Assignment –
Within the entries below, please return exactly the lines from the one with "left ankle: (283, 369)" through the one with "right ankle: (30, 142)", leaving out any pictures.

^^^^^^^^

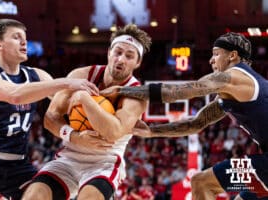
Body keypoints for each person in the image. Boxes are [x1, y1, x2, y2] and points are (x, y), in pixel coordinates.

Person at [101, 32, 268, 200]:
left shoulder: (231, 77)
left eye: (216, 54)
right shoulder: (235, 90)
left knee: (202, 183)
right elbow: (196, 123)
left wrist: (123, 90)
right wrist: (152, 131)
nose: (211, 60)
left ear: (232, 55)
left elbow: (178, 91)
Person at [0, 18, 99, 200]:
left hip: (18, 165)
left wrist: (102, 108)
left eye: (25, 37)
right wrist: (66, 82)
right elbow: (14, 94)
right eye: (16, 37)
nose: (24, 42)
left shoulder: (37, 75)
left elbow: (65, 103)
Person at [22, 24, 151, 200]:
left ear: (138, 62)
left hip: (104, 162)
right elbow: (50, 119)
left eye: (129, 56)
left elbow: (113, 132)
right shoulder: (81, 74)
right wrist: (75, 137)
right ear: (109, 53)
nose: (121, 59)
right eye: (118, 52)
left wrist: (84, 98)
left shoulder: (137, 94)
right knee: (33, 196)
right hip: (69, 156)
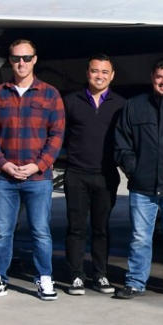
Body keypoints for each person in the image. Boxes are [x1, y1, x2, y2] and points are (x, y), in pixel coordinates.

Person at [0, 39, 65, 301]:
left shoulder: (50, 94)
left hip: (38, 177)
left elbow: (57, 135)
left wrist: (38, 164)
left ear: (35, 59)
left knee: (41, 230)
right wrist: (3, 163)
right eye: (16, 58)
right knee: (3, 231)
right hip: (4, 176)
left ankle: (45, 279)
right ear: (10, 60)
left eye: (26, 58)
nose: (21, 63)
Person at [112, 60, 163, 300]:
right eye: (160, 77)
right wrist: (134, 170)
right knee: (140, 237)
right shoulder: (134, 106)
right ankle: (136, 282)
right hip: (142, 186)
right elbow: (122, 142)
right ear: (152, 77)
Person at [61, 55, 124, 295]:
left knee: (101, 228)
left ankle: (101, 274)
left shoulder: (120, 104)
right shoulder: (71, 101)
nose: (100, 76)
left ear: (112, 75)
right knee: (76, 228)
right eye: (95, 71)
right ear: (88, 73)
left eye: (104, 72)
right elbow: (60, 135)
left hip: (106, 175)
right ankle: (76, 275)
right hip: (76, 174)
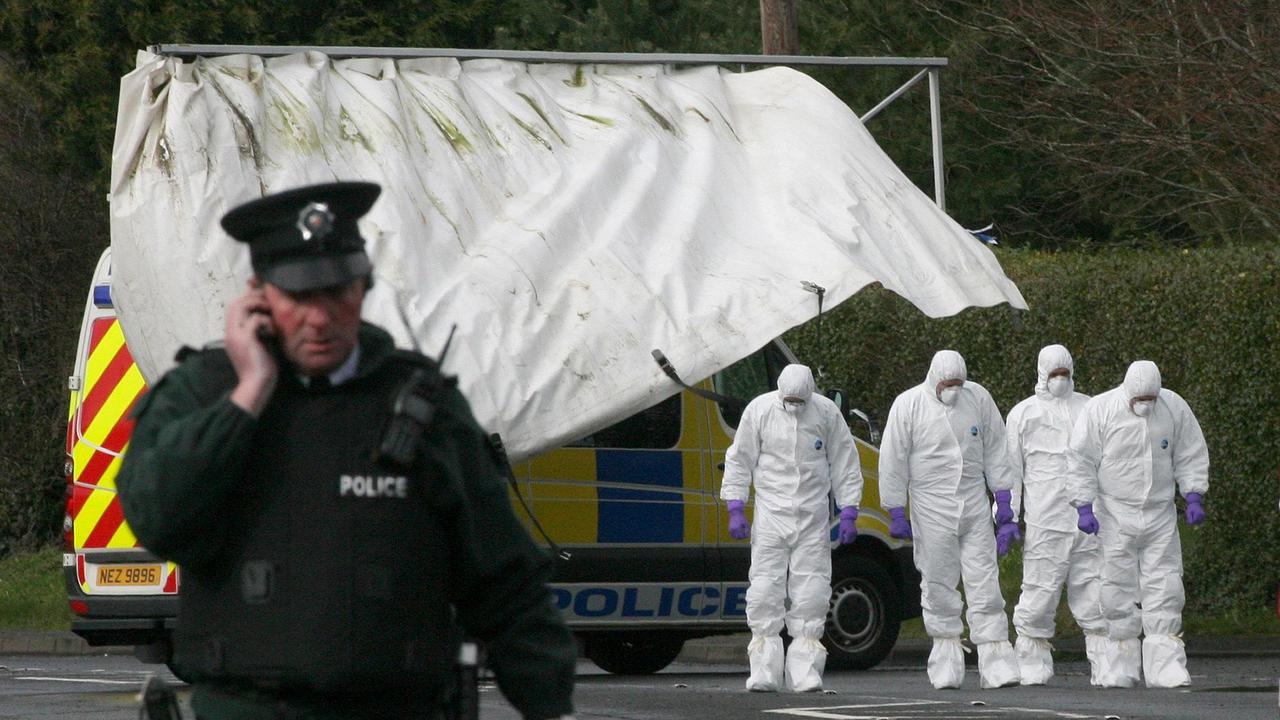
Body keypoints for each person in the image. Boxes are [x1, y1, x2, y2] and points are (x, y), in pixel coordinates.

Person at [116, 181, 577, 720]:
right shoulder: (203, 394)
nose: (321, 316)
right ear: (258, 295)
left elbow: (504, 581)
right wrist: (246, 398)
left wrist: (551, 706)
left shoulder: (424, 408)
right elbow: (158, 519)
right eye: (299, 297)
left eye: (338, 292)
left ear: (364, 287)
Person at [879, 349, 1021, 690]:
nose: (953, 390)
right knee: (939, 583)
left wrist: (1004, 501)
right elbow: (893, 458)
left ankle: (996, 660)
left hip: (972, 500)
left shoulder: (979, 399)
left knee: (985, 582)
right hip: (931, 505)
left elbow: (997, 448)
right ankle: (945, 658)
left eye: (959, 383)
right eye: (947, 383)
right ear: (933, 379)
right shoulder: (909, 405)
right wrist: (895, 509)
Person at [719, 363, 863, 693]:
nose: (795, 407)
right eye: (790, 401)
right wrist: (736, 508)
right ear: (780, 393)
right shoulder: (760, 410)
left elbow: (844, 461)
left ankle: (805, 671)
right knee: (765, 589)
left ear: (811, 395)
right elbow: (740, 459)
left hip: (812, 517)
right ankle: (764, 670)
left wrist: (850, 509)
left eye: (800, 402)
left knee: (812, 593)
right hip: (771, 515)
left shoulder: (826, 413)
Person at [1068, 360, 1209, 688]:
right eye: (1140, 399)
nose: (1146, 405)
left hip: (1160, 513)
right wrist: (1083, 505)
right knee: (1116, 587)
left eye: (1151, 399)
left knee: (1166, 583)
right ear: (1127, 392)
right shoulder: (1100, 410)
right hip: (1115, 514)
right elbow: (1080, 459)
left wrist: (1193, 494)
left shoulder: (1173, 408)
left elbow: (1189, 452)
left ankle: (1166, 665)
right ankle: (1121, 663)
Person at [1004, 345, 1107, 685]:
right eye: (1054, 374)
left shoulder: (1090, 407)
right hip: (1045, 519)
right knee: (1039, 591)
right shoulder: (1024, 414)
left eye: (1065, 374)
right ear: (1041, 375)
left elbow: (1104, 461)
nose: (1060, 380)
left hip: (1088, 520)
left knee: (1095, 591)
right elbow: (1012, 469)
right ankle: (1032, 661)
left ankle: (1107, 663)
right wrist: (1008, 514)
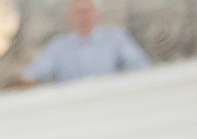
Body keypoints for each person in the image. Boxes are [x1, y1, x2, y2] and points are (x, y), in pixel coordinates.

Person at [17, 0, 149, 84]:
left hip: (111, 103)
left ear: (97, 14)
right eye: (77, 13)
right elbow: (32, 75)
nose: (83, 17)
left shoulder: (115, 37)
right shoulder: (58, 46)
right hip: (72, 110)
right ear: (68, 17)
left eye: (87, 12)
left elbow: (141, 67)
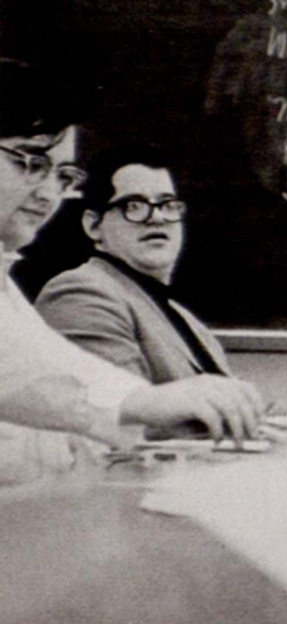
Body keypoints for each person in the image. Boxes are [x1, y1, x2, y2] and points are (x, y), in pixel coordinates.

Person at [1, 59, 264, 483]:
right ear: (94, 225)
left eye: (61, 173)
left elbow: (53, 372)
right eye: (30, 161)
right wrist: (139, 402)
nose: (48, 192)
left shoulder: (4, 283)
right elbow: (14, 371)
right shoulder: (86, 291)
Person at [34, 144, 287, 417]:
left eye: (168, 205)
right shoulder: (82, 292)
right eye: (134, 206)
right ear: (93, 225)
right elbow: (125, 420)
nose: (157, 218)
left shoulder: (179, 318)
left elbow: (255, 414)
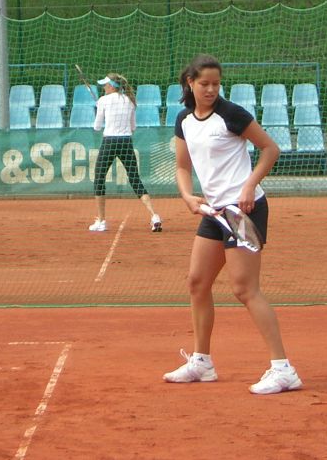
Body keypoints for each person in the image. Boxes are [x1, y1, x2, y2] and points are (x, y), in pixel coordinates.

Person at [163, 54, 302, 395]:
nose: (211, 89)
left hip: (244, 211)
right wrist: (187, 196)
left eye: (215, 84)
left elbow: (270, 149)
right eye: (204, 84)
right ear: (190, 84)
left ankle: (283, 369)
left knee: (244, 289)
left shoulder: (232, 115)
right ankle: (201, 362)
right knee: (197, 283)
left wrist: (249, 185)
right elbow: (182, 166)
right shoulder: (184, 120)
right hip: (214, 213)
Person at [89, 72, 162, 233]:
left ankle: (101, 221)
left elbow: (97, 127)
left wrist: (100, 108)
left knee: (99, 179)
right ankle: (154, 215)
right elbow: (133, 127)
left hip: (109, 142)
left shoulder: (103, 100)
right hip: (126, 141)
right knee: (135, 178)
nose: (103, 87)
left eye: (105, 85)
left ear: (111, 86)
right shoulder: (129, 101)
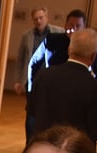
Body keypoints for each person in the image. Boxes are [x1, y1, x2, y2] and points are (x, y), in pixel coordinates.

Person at [30, 28, 97, 143]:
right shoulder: (93, 86)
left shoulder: (44, 75)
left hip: (42, 145)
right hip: (74, 150)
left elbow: (33, 110)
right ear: (94, 56)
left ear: (69, 50)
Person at [28, 9, 97, 90]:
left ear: (84, 28)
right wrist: (31, 88)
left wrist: (94, 93)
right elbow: (34, 63)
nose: (74, 29)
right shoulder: (51, 40)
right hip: (52, 87)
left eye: (78, 26)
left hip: (77, 91)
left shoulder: (90, 45)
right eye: (71, 25)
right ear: (65, 25)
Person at [16, 7, 63, 140]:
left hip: (52, 80)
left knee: (49, 112)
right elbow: (21, 58)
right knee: (31, 113)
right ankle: (30, 142)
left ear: (46, 17)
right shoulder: (27, 36)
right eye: (35, 19)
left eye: (41, 18)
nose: (38, 21)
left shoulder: (58, 33)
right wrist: (18, 80)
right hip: (32, 80)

^^^^^^^^

Result below –
left ankle: (283, 369)
left knee: (244, 289)
left shoulder: (232, 115)
right ankle: (201, 362)
right knee: (197, 283)
left wrist: (249, 185)
right elbow: (182, 166)
right shoulder: (184, 120)
right hip: (214, 213)
Person at [89, 72, 162, 233]:
left ankle: (101, 221)
left elbow: (97, 127)
left wrist: (100, 108)
left knee: (99, 179)
right ankle: (154, 215)
right elbow: (133, 127)
left hip: (109, 142)
left shoulder: (103, 100)
right hip: (126, 141)
right knee: (135, 178)
nose: (103, 87)
left eye: (105, 85)
left ear: (111, 86)
right shoulder: (129, 101)
Body keypoints for each person in the image. Boxes are [x1, y1, x2, y2] and points are (x, y), in pixel coordinates.

Person at [30, 28, 97, 143]:
right shoulder: (93, 86)
left shoulder: (44, 75)
left hip: (42, 145)
right hip: (74, 150)
left elbow: (33, 110)
right ear: (94, 56)
left ear: (69, 50)
Person at [28, 9, 97, 90]:
left ear: (84, 28)
right wrist: (31, 88)
left wrist: (94, 93)
right elbow: (34, 63)
nose: (74, 29)
right shoulder: (51, 40)
right hip: (52, 87)
left eye: (78, 26)
left hip: (77, 91)
left shoulder: (90, 45)
right eye: (71, 25)
right ear: (65, 25)
Person at [16, 7, 63, 140]:
left hip: (52, 80)
left knee: (49, 112)
right elbow: (21, 58)
right knee: (31, 113)
right ankle: (30, 142)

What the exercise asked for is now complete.